— GIVEN TEXT —
________________________
It depends on your perspective; she's no more "over hyped" in the field she's in than Microsoft's Windows Vista is in the realm of operating systems.

Not true.

That certainly is true -- "learning on the job," right?

Jer i deserves a great deal of credit for being able to create a reasonably complex "product" starting out with no formal background in the field; many (perhaps even most) of the EEs coming out of today's university system don't demonstrate nearly the tenacity and work ethic that she did.

---Joel

Reply to
Joel Kolstad

So she has, "tenacity and work ethic." Applaude her for that, not some fallacy the she is SELF taught. Electronics is so complex nowdays that no one could teach themselves enough to do anything complex. Let's say that I have work ethic. I bet that if I had worked with the best in the CS/EE field on the job working like the food on my table depended on it I would be much better off. The only problem is there is no security in that path, it's either work hard and get good fast or starve.
________________________
Saved data entries
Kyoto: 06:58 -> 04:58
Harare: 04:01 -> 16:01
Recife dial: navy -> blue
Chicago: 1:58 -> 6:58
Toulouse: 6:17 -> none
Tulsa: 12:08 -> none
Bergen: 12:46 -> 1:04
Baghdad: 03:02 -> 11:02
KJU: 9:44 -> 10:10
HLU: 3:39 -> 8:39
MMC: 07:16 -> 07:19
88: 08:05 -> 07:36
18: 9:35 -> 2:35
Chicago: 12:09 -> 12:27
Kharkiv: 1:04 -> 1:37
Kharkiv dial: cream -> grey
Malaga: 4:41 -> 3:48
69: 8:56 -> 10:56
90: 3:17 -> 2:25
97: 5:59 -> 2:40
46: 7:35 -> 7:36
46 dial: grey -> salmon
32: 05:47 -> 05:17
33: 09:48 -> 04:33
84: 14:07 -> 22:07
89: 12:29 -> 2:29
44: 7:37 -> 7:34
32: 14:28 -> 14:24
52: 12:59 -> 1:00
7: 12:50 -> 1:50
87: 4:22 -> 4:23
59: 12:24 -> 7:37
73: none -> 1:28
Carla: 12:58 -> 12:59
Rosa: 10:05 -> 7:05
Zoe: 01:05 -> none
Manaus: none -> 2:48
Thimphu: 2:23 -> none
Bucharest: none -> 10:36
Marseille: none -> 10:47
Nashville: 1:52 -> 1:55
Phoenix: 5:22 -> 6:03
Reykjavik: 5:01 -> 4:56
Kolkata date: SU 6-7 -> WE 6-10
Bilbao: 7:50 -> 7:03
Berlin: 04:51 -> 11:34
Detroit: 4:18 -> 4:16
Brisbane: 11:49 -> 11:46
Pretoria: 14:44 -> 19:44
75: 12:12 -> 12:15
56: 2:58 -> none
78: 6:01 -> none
________________________
— TASK SET —
a – Answer these questions using the forum post:
(i) Which operating system is named as a comparison?
(ii) According to the forum post, what do many EEs coming out of today's university system not demonstrate nearly as much as she did?
(iii) What name appears after "Reply to"?
b – Please say whether each statement agrees with the forum post, and back each answer with the deciding words from it.
(i) Electronics today is simple enough for people to teach themselves.
(ii) She started out with no formal background in the field.
(iii) The path of working hard on the job offers security.
c – Write out the forum post again between "Jer i deserves" and "fast or starve.", inclusive, switching "tenacity" for "persistence".

— EXPECTED RESULTS —
a –
(i) Microsoft's Windows Vista
(ii) The tenacity and work ethic
(iii) Joel Kolstad

b –
(i) No: "no one could teach themselves enough to do anything complex"
(ii) Yes: "starting out with no formal background in the field"
(iii) No: "The only problem is there is no security in that path"

c –
Jer i deserves a great deal of credit for being able to create a reasonably complex "product" starting out with no formal background in the field; many (perhaps even most) of the EEs coming out of today's university system don't demonstrate nearly the persistence and work ethic that she did.

---Joel

Reply to
Joel Kolstad

So she has, "persistence and work ethic." Applaude her for that, not some fallacy the she is SELF taught. Electronics is so complex nowdays that no one could teach themselves enough to do anything complex. Let's say that I have work ethic. I bet that if I had worked with the best in the CS/EE field on the job working like the food on my table depended on it I would be much better off. The only problem is there is no security in that path, it's either work hard and get good fast or starve.